:: Page images and extracted text ::
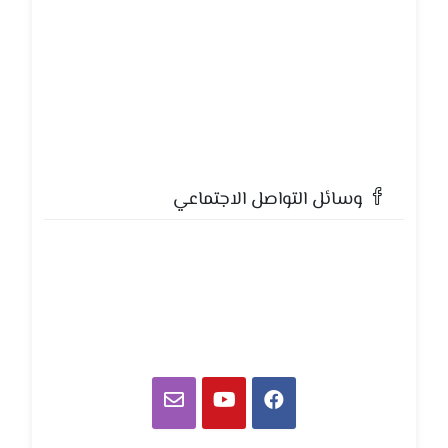
وسائل التواصل الاجتماعي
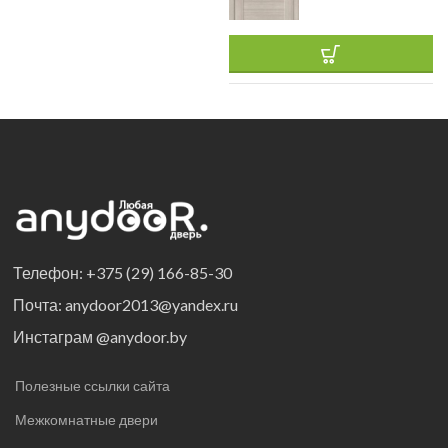
Телефон: +375 (29) 166-85-30
Почта: anydoor2013@yandex.ru
Инстаграм @anydoor.by
Полезные ссылки сайта
Межкомнатные двери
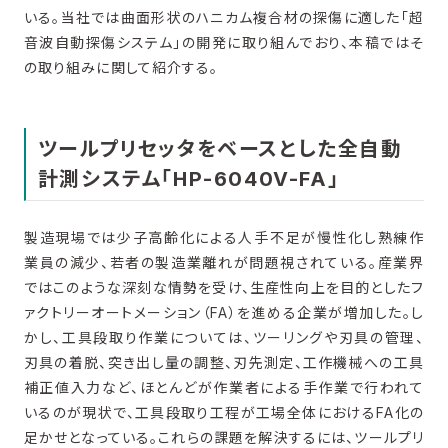
いる。当社では曲面形状のハニカム複合材の探傷に適した「超
音波自動探傷システム」の開発に取り組んでおり、本稿ではそ
の取り組みに関して紹介する。
ツールプリセッタをベースとした全自動
計測システム「HP-6040V-FA」
製造現場では少子高齢化による人手不足が慢性化し熟練作
業員の減少、若者の製造業離れが問題視されている。産業界
ではこのような深刻な情勢を受け、生産性向上を目的としたフ
ァクトリーオートメーション（FA）を進める企業が増加した。し
かし、工具段取り作業については、ツーリングや刃具の管理、
刃具の着脱、突き出し量の調整、刃先測定、工作機械への工具
補正値入力など、ほとんどが作業者による手作業で行われて
いるのが現状で、工具段取り工程が工場全体におけるFA化の
足かせとなっている。これらの課題を解決するには、ツールプリ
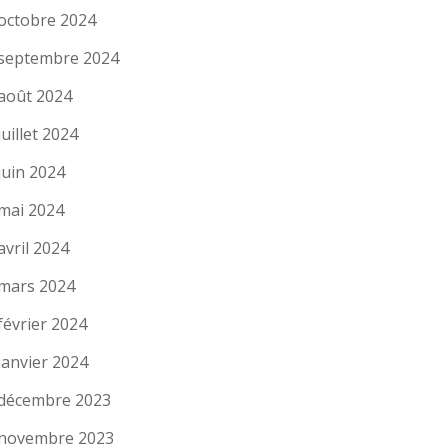
octobre 2024
septembre 2024
août 2024
juillet 2024
juin 2024
mai 2024
avril 2024
mars 2024
février 2024
janvier 2024
décembre 2023
novembre 2023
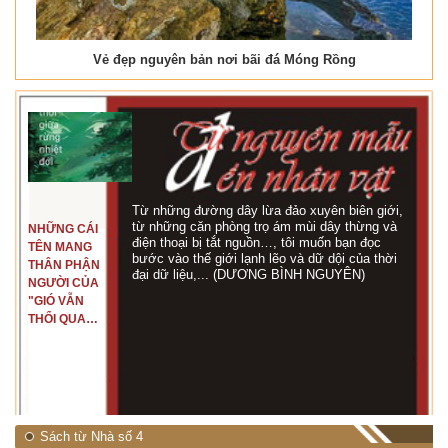
Vẻ đẹp nguyên bản nơi bãi đá Móng Rồng
Từ những đường dây lừa đảo xuyên biên giới,
từ những căn phòng trọ ám mùi dây thừng và
NHỮNG CÁI
điện thoại bị tắt nguồn…, tôi muốn bạn đọc
TÊN MANG
bước vào thế giới lạnh lẽo và dữ dội của thời
THÂN PHẬN
đại dữ liệu,... (DƯƠNG BÌNH NGUYÊN)
NGƯỜI CỦA
"GIÓ VẪN
THỔI QUA
RỪNG
NHIỆT ĐỚI"
Sách từ Nhà số 4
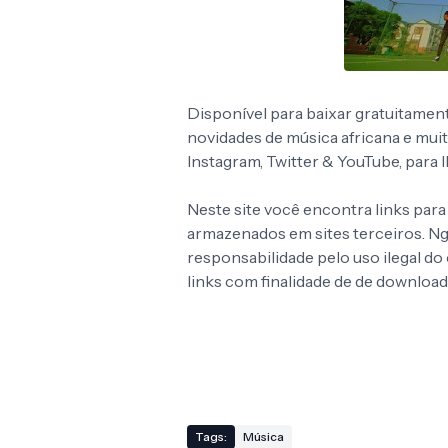
Disponível para baixar gratuitamen
novidades de música africana e mui
Instagram, Twitter & YouTube, para
Neste site você encontra links para
armazenados em sites terceiros. 
responsabilidade pelo uso ilegal d
links com finalidade de de download
Tags:
Música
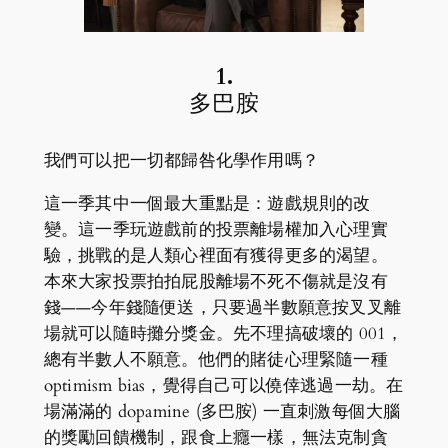
1.
多巴胺
我們可以把一切都歸咎化學作用嗎？
這一季其中一個最大重點是：遊戲規則的改
變。這一季玩遊戲前的投票離場權加入心理實
驗，挑戰的是人類心裡面有獲得更多的渴望。
本來大家投票拍拍屁股離場不死不傷就是沒有
錢——今年錢隨便送，只要過半數願意按叉叉離
場就可以隨時攤分獎金。先不理搞破壞的 001，
總有半數人不願意。他們的賭徒心理緊隨一種
optimism bias，覺得自己可以僥倖逃過一劫。在
場滿滿的 dopamine (多巴胺) 一直刺激每個大腦
的獎勵回饋機制，跟食上癮一樣，無法克制貪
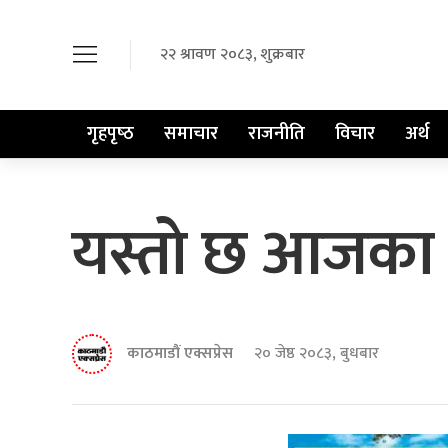
२२ श्रावण २०८३, शुक्रबार
गृहपृष्‍ठ
समाचार
राजनीति
विचार
अर्थ
यस्ताे छ आजका ल
काठमाडौं एक्सप्रेस
२० जेष्ठ २०८३, बुधबार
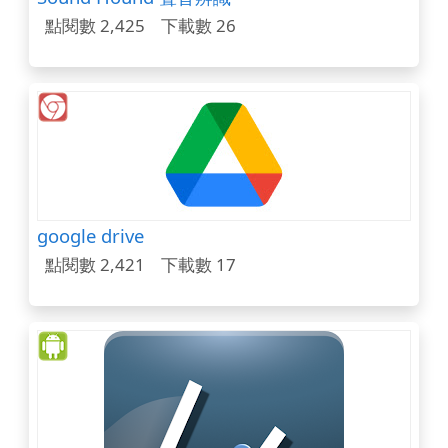
點閱數 2,425
下載數 26
google drive
點閱數 2,421
下載數 17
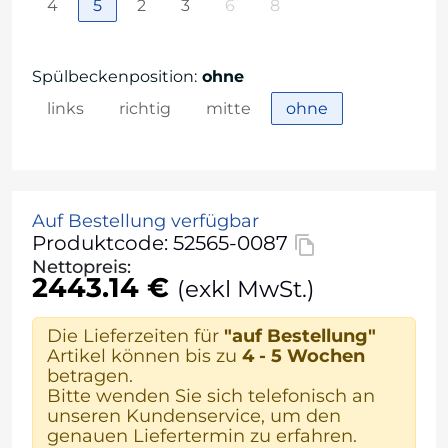
4
5
2
3
6
8
Spülbeckenposition
:
ohne
links
richtig
mitte
ohne
Auf Bestellung verfügbar
Produktcode: 52565-0087
Nettopreis:
2443.14 €
(exkl MwSt.)
Die Lieferzeiten für
"auf Bestellung"
Artikel können bis zu
4 - 5 Wochen
betragen.
Bitte wenden Sie sich telefonisch an
unseren Kundenservice, um den
genauen Liefertermin zu erfahren.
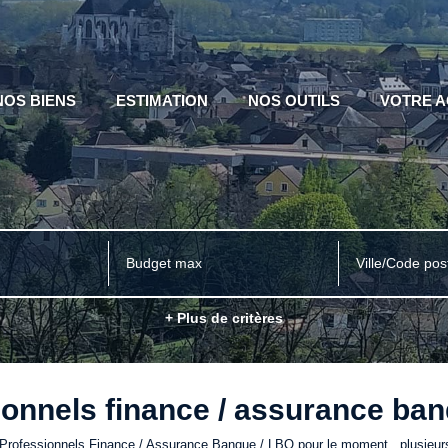
NOS BIENS
ESTIMATION
NOS OUTILS
VOTRE 
Ville/Code pos
+ Plus de critères
onnels finance / assurance ban
Professionnels Finance / Assurance Banque / LBO pour le moment , plusieurs 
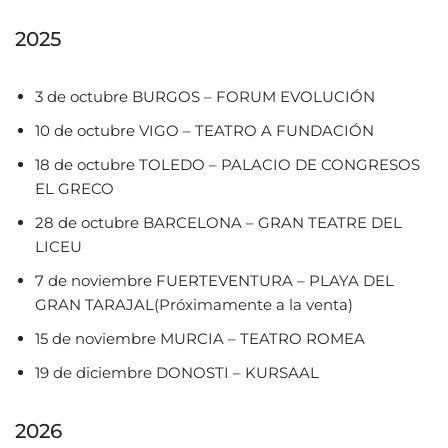
2025
3 de octubre BURGOS – FORUM EVOLUCIÓN
10 de octubre VIGO – TEATRO A FUNDACIÓN
18 de octubre TOLEDO – PALACIO DE CONGRESOS
EL GRECO
28 de octubre BARCELONA – GRAN TEATRE DEL
LICEU
7 de noviembre FUERTEVENTURA – PLAYA DEL
GRAN TARAJAL(Próximamente a la venta)
15 de noviembre MURCIA – TEATRO ROMEA
19 de diciembre DONOSTI – KURSAAL
2026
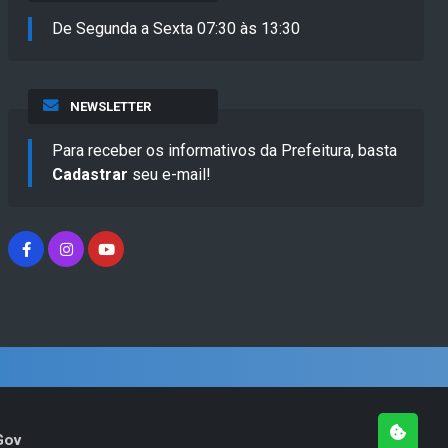
De Segunda a Sexta 07:30 às 13:30
NEWSLETTER
Para receber os informativos da Prefeitura, basta
Cadastrar
seu e-mail!
Gov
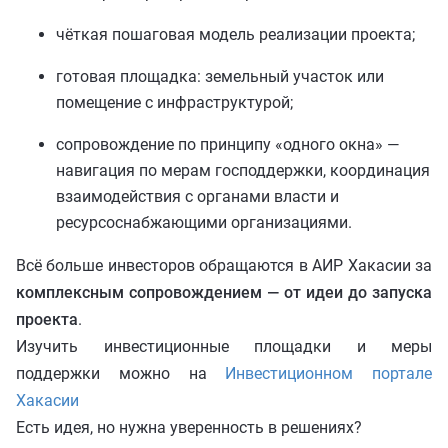
чёткая пошаговая модель реализации проекта;
готовая площадка: земельный участок или
помещение с инфраструктурой;
сопровождение по принципу «одного окна» —
навигация по мерам господдержки, координация
взаимодействия с органами власти и
ресурсоснабжающими организациями.
Всё больше инвесторов обращаются в АИР Хакасии за
комплексным сопровождением — от идеи до запуска
проекта
.
Изучить инвестиционные площадки и меры
поддержки можно на
Инвестиционном портале
Хакасии
Есть идея, но нужна уверенность в решениях?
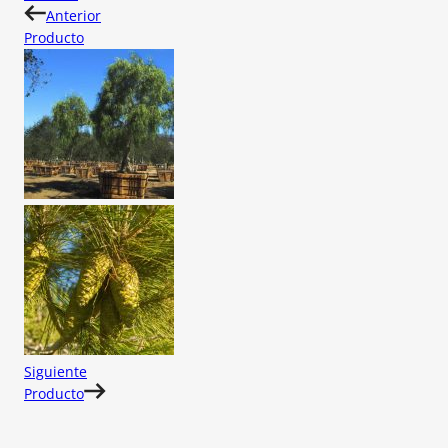
Anterior
Producto
Siguiente
Producto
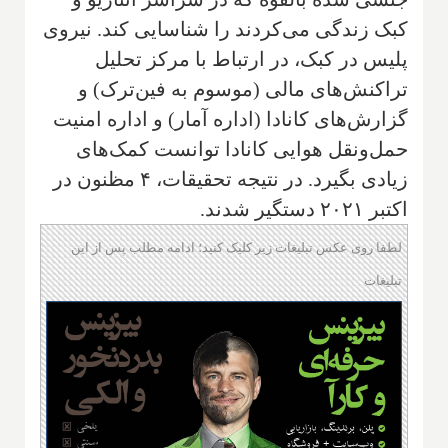
کبک زندگی می‌کردند را شناسایی کند. نیروی
پلیس در کبک، در ارتباط با مرکز تحلیل
تراکنش‌های مالی (موسوم به فین‌ترک) و
گزارش‌های کانادا (اداره آمار) و اداره امنیت
حمل‌ونقل هوایی کانادا توانست کمک‌های
زیادی بگیرد. در نتیجه تحقیقات، ۴ مظنون در
اکتبر ۲۰۲۱ دستگیر شدند.
لطفا روی عکس تبلیغات زیر کلیک کنید؛ ادامه مطلب پس از این
تبلیغات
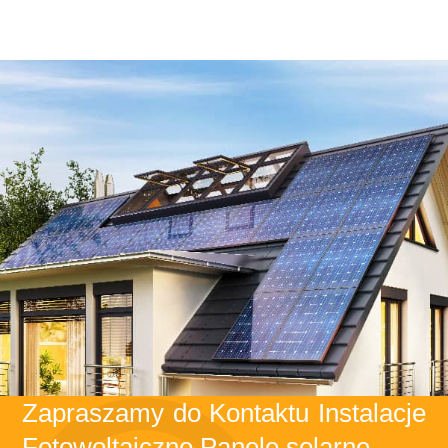
Zapraszamy do Kontaktu Instalacje
Fotowoltaiczne Panele solarne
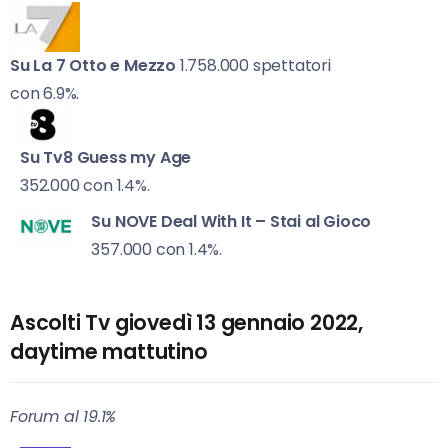
Su La 7
Otto e Mezzo
1.758.000 spettatori
con 6.9%.
Su Tv8
Guess my Age
352.000 con 1.4%.
Su NOVE
Deal With It – Stai al Gioco
357.000 con 1.4%.
Ascolti Tv giovedì 13 gennaio 2022,
daytime mattutino
Forum al 19.1%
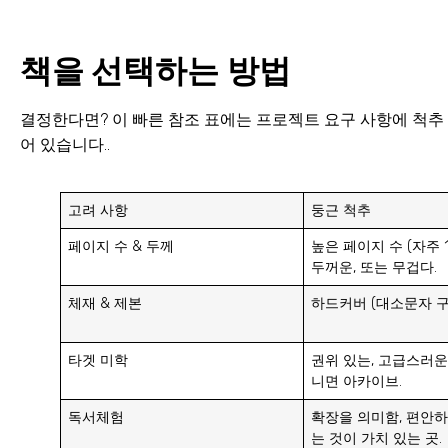
책을 선택하는 방법
결정한다면? 이 빠른 참조 표에는 프로젝트 요구 사항에 척추
어 있습니다..
고려 사항
둥근 척추
페이지 수 & 두께
높은 페이지 수 (자주 1
두꺼운, 또는 무겁다.
체재 & 제본
하드커버 (대소문자 구
타겟 미학
권위 있는, 고급스러운,
니면 아카이브.
독서체험
확장을 의미함, 편안하
는 것이 가치 있는 곳.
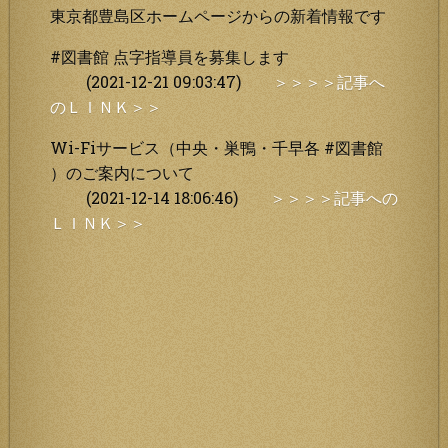
東京都豊島区ホームページからの新着情報です
#図書館 点字指導員を募集します
(2021-12-21 09:03:47)
＞＞＞＞記事へ
のＬＩＮＫ＞＞
Wi-Fiサービス（中央・巣鴨・千早各 #図書館
）のご案内について
(2021-12-14 18:06:46)
＞＞＞＞記事への
ＬＩＮＫ＞＞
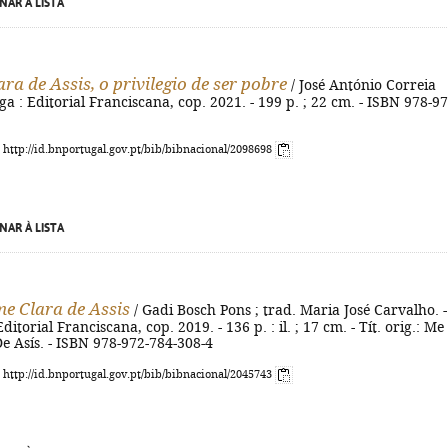
NAR À LISTA
ra de Assis, o privilegio de ser pobre
/ José António Correia
aga : Editorial Franciscana, cop. 2021. - 199 p. ; 22 cm. - ISBN 978-97
: http://id.bnportugal.gov.pt/bib/bibnacional/2098698
NAR À LISTA
e Clara de Assis
/ Gadi Bosch Pons ; trad. Maria José Carvalho. -
Editorial Franciscana, cop. 2019. - 136 p. : il. ; 17 cm. - Tít. orig.: Me
e Asís. - ISBN 978-972-784-308-4
: http://id.bnportugal.gov.pt/bib/bibnacional/2045743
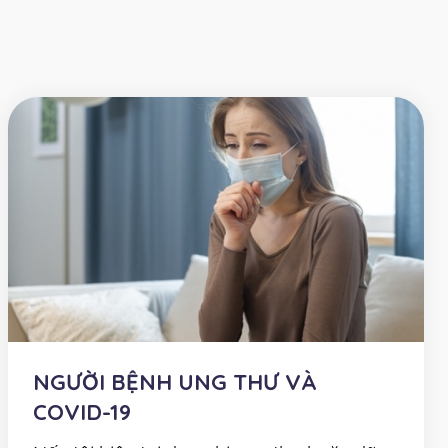
NGƯỜI BỆNH UNG THƯ VÀ
COVID-19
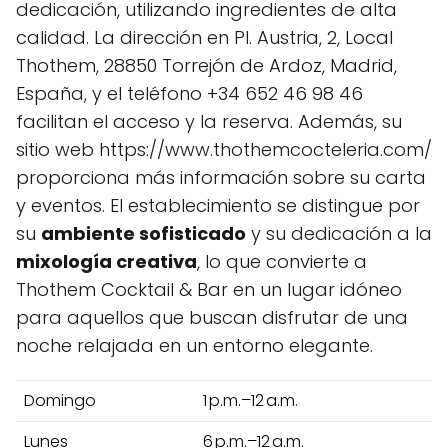
dedicación, utilizando ingredientes de alta
calidad. La dirección en Pl. Austria, 2, Local
Thothem, 28850 Torrejón de Ardoz, Madrid,
España, y el teléfono +34 652 46 98 46
facilitan el acceso y la reserva. Además, su
sitio web https://www.thothemcocteleria.com/
proporciona más información sobre su carta
y eventos. El establecimiento se distingue por
su
ambiente sofisticado
y su dedicación a la
mixología creativa
, lo que convierte a
Thothem Cocktail & Bar en un lugar idóneo
para aquellos que buscan disfrutar de una
noche relajada en un entorno elegante.
Domingo
1 p.m.–12 a.m.
Lunes
6 p.m.–12 a.m.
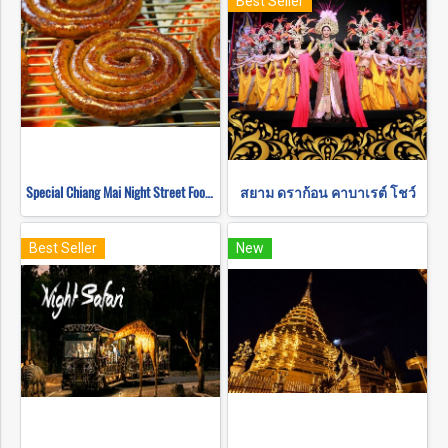
Best Seller
Special Chiang Mai Night Street Food Tour
สยาม ดราก้อน คาบาเรต์ โชว์
Best Seller
New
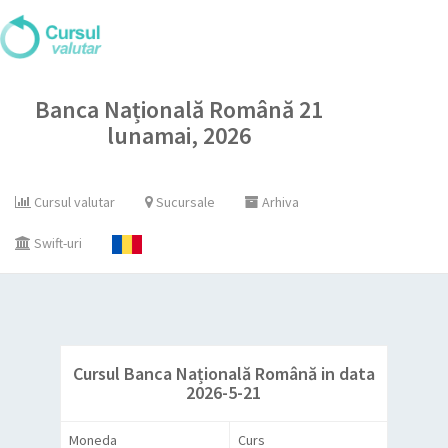
Banca Națională Română 21
lunamai, 2026
Cursul valutar
Sucursale
Arhiva
Swift-uri
Cursul Banca Națională Română in data
2026-5-21
Moneda
Curs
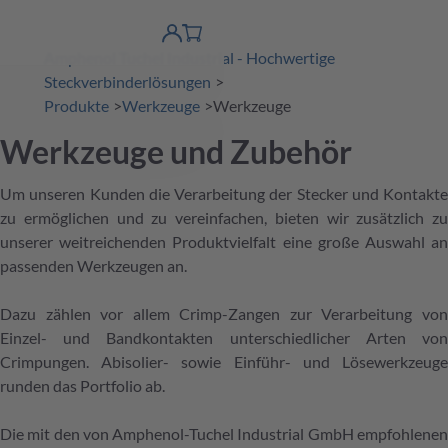
erspringen
Warenkorb
Produktfinder
DE
Account
Amphenol Tuchel Industrial - Hochwertige
detail
Steckverbinderlösungen
Produkte
Werkzeuge
Werkzeuge
Werkzeuge und Zubehör
Um unseren Kunden die Verarbeitung der Stecker und Kontakte
zu ermöglichen und zu vereinfachen, bieten wir zusätzlich zu
unserer weitreichenden Produktvielfalt eine große Auswahl an
passenden Werkzeugen an.
Dazu zählen vor allem Crimp-Zangen zur Verarbeitung von
Einzel- und Bandkontakten unterschiedlicher Arten von
Crimpungen. Abisolier- sowie Einführ- und Lösewerkzeuge
runden das Portfolio ab.
Die mit den von Amphenol-Tuchel Industrial GmbH empfohlenen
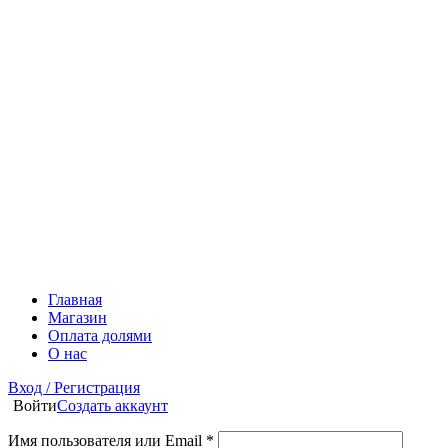
Главная
Магазин
Оплата долями
О нас
Вход / Регистрация
Войти
Создать аккаунт
Имя пользователя или Email
*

:: Instructions to follow ::
For this answer, return word for word the lines from the first line of the records through the line containing "Auf Bestellung verfügbar". Omit the pictures.

:: Answer section ::
وسائل التواصل الاجتماعي
Телефон: +375 (29) 166-85-30
Почта: anydoor2013@yandex.ru
Инстаграм @anydoor.by
Полезные ссылки сайта
Межкомнатные двери
いる。当社では曲面形状のハニカム複合材の探傷に適した「超
音波自動探傷システム」の開発に取り組んでおり、本稿ではそ
の取り組みに関して紹介する。
ツールプリセッタをベースとした全自動
計測システム「HP-6040V-FA」
製造現場では少子高齢化による人手不足が慢性化し熟練作
業員の減少、若者の製造業離れが問題視されている。産業界
ではこのような深刻な情勢を受け、生産性向上を目的としたフ
ァクトリーオートメーション（FA）を進める企業が増加した。し
かし、工具段取り作業については、ツーリングや刃具の管理、
刃具の着脱、突き出し量の調整、刃先測定、工作機械への工具
補正値入力など、ほとんどが作業者による手作業で行われて
いるのが現状で、工具段取り工程が工場全体におけるFA化の
足かせとなっている。これらの課題を解決するには、ツールプリ
octobre 2024
septembre 2024
août 2024
juillet 2024
juin 2024
mai 2024
avril 2024
mars 2024
février 2024
janvier 2024
décembre 2023
novembre 2023
Vẻ đẹp nguyên bản nơi bãi đá Móng Rồng
Từ những đường dây lừa đảo xuyên biên giới,
từ những căn phòng trọ ám mùi dây thừng và
NHỮNG CÁI
điện thoại bị tắt nguồn…, tôi muốn bạn đọc
TÊN MANG
bước vào thế giới lạnh lẽo và dữ dội của thời
THÂN PHẬN
đại dữ liệu,... (DƯƠNG BÌNH NGUYÊN)
NGƯỜI CỦA
"GIÓ VẪN
THỔI QUA
RỪNG
NHIỆT ĐỚI"
Sách từ Nhà số 4
Disponível para baixar gratuitamen
novidades de música africana e mui
Instagram, Twitter & YouTube, para
Neste site você encontra links para
armazenados em sites terceiros. 
responsabilidade pelo uso ilegal d
links com finalidade de de download
Tags:
Música
1.
多巴胺
我們可以把一切都歸咎化學作用嗎？
這一季其中一個最大重點是：遊戲規則的改
變。這一季玩遊戲前的投票離場權加入心理實
驗，挑戰的是人類心裡面有獲得更多的渴望。
本來大家投票拍拍屁股離場不死不傷就是沒有
錢——今年錢隨便送，只要過半數願意按叉叉離
場就可以隨時攤分獎金。先不理搞破壞的 001，
總有半數人不願意。他們的賭徒心理緊隨一種
optimism bias，覺得自己可以僥倖逃過一劫。在
場滿滿的 dopamine (多巴胺) 一直刺激每個大腦
的獎勵回饋機制，跟食上癮一樣，無法克制貪
२२ श्रावण २०८३, शुक्रबार
गृहपृष्‍ठ
समाचार
राजनीति
विचार
अर्थ
यस्ताे छ आजका ल
काठमाडौं एक्सप्रेस
२० जेष्ठ २०८३, बुधबार
點閱數 2,425
下載數 26
google drive
點閱數 2,421
下載數 17
4
5
2
3
6
8
Spülbeckenposition
:
ohne
links
richtig
mitte
ohne
Auf Bestellung verfügbar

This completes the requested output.